Unique (indices) method similar to MATLAB

Is there a method in Julia similar to MATLAB’s unique method? In Julia there is unique, but it does not have the same functionality. Specifically, I would like to get the list of indices of unique elements.

julia> unique([9,2,9,5])
3-element Array{Int64,1}:
 9
 2
 5

julia> indices = [1,2,4]
3-element Array{Int64,1}:
 1
 2
 4

In Matlab, the unique method provides the indices in the 2nd output argument, but Julia does not.

Is there any existing similar method?

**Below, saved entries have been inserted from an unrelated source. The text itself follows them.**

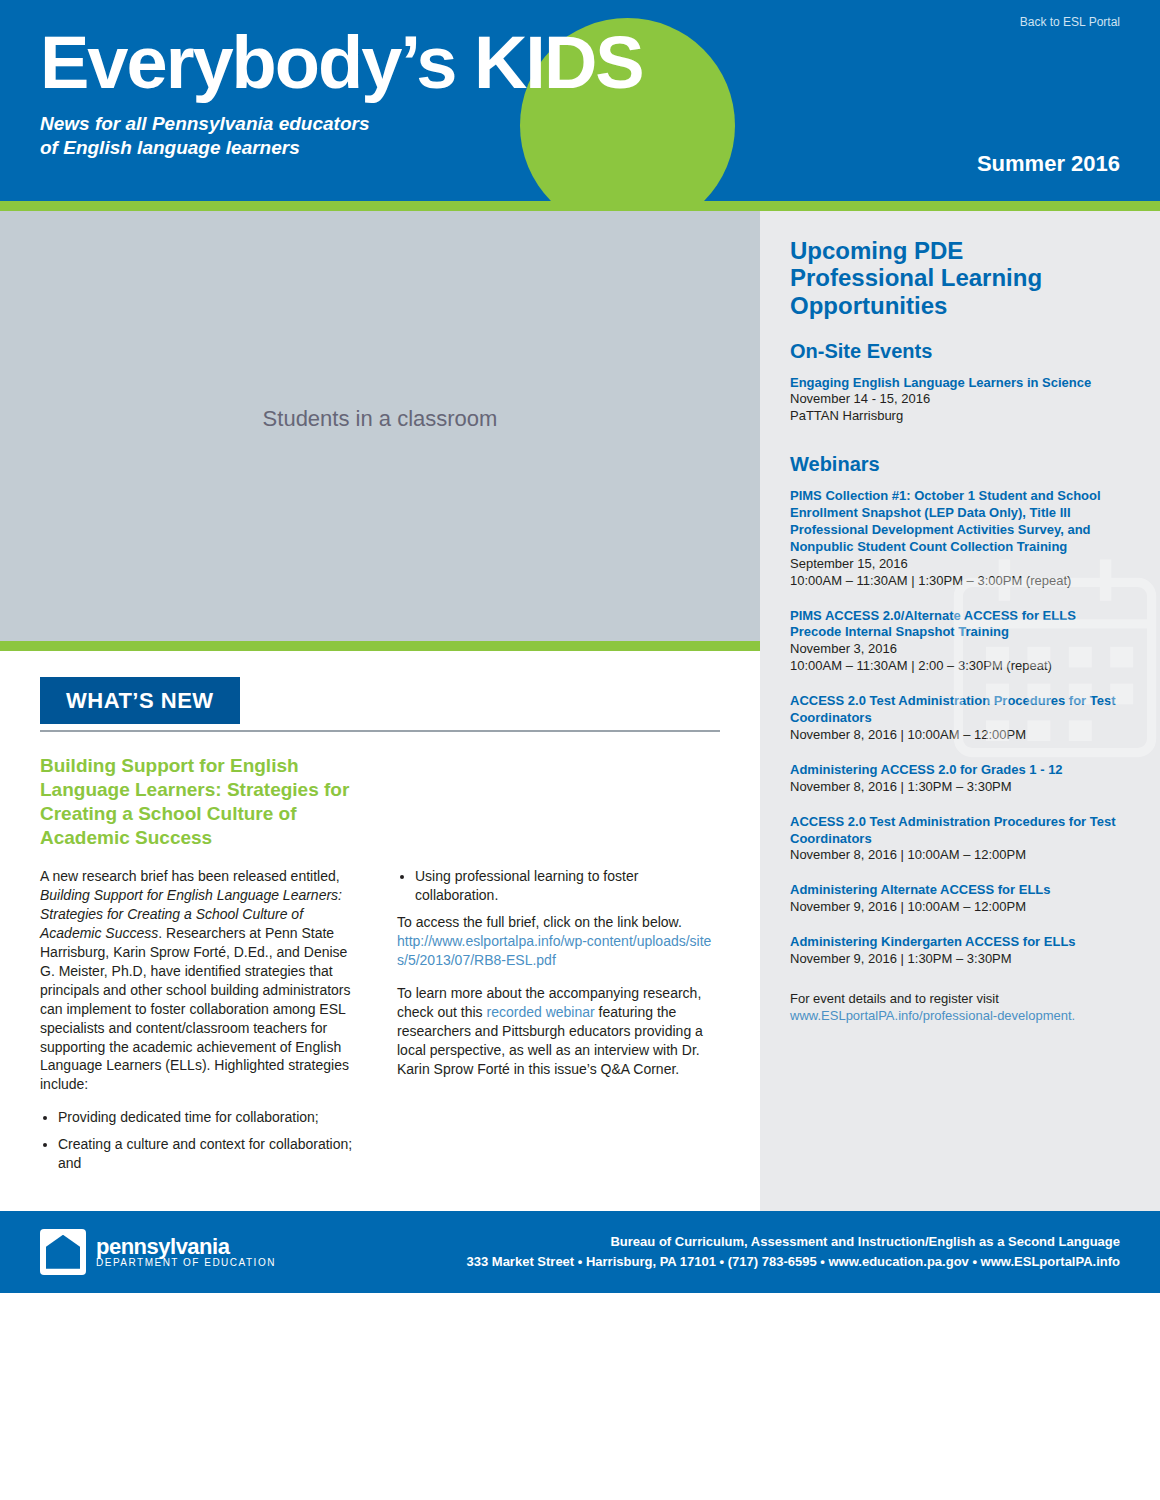Back to ESL Portal
Everybody’s KIDS
News for all Pennsylvania educators
of English language learners
Summer 2016
WHAT’S NEW
Building Support for English Language Learners: Strategies for Creating a School Culture of Academic Success
A new research brief has been released entitled, Building Support for English Language Learners: Strategies for Creating a School Culture of Academic Success. Researchers at Penn State Harrisburg, Karin Sprow Forté, D.Ed., and Denise G. Meister, Ph.D, have identified strategies that principals and other school building administrators can implement to foster collaboration among ESL specialists and content/classroom teachers for supporting the academic achievement of English Language Learners (ELLs). Highlighted strategies include:
Providing dedicated time for collaboration;
Creating a culture and context for collaboration; and
Using professional learning to foster collaboration.
To access the full brief, click on the link below.
http://www.eslportalpa.info/wp-content/uploads/sites/5/2013/07/RB8-ESL.pdf
To learn more about the accompanying research, check out this recorded webinar featuring the researchers and Pittsburgh educators providing a local perspective, as well as an interview with Dr. Karin Sprow Forté in this issue’s Q&A Corner.
Upcoming PDE
Professional Learning
Opportunities
On-Site Events
Engaging English Language Learners in Science November 14 - 15, 2016 PaTTAN Harrisburg
Webinars
PIMS Collection #1: October 1 Student and School Enrollment Snapshot (LEP Data Only), Title III Professional Development Activities Survey, and Nonpublic Student Count Collection Training September 15, 2016 10:00AM – 11:30AM | 1:30PM – 3:00PM (repeat)
PIMS ACCESS 2.0/Alternate ACCESS for ELLS Precode Internal Snapshot Training November 3, 2016 10:00AM – 11:30AM | 2:00 – 3:30PM (repeat)
ACCESS 2.0 Test Administration Procedures for Test Coordinators November 8, 2016 | 10:00AM – 12:00PM
Administering ACCESS 2.0 for Grades 1 - 12 November 8, 2016 | 1:30PM – 3:30PM
ACCESS 2.0 Test Administration Procedures for Test Coordinators November 8, 2016 | 10:00AM – 12:00PM
Administering Alternate ACCESS for ELLs November 9, 2016 | 10:00AM – 12:00PM
Administering Kindergarten ACCESS for ELLs November 9, 2016 | 1:30PM – 3:30PM
For event details and to register visit
www.ESLportalPA.info/professional-development.
pennsylvania DEPARTMENT OF EDUCATION
Bureau of Curriculum, Assessment and Instruction/English as a Second Language
333 Market Street • Harrisburg, PA 17101 • (717) 783-6595 • www.education.pa.gov • www.ESLportalPA.info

Unique values in array - MATLAB unique

x->findfirst.(.==(unique(x)), Ref(x) ) perhaps?

5 Likes

You can pass a function to unique in order to get the indices of the unique elements:

idx = unique(z -> x[z], 1:length(x))
x[idx]
7 Likes

This comment still seems relevant: Redirecting to Google Groups

One reason I probably still never notice is that we have Dict:

itr = pairs(a)
ua = Dict{valtype(itr),keytype(itr)}()
for (idx, val) in itr
    ua[val] = idx
end

julia> ua
Dict{Int64,Int64} with 3 entries:
  9 => 3
  2 => 2
  5 => 4

You can use Iterators.reverse if you prefer the first instance rather than last instance.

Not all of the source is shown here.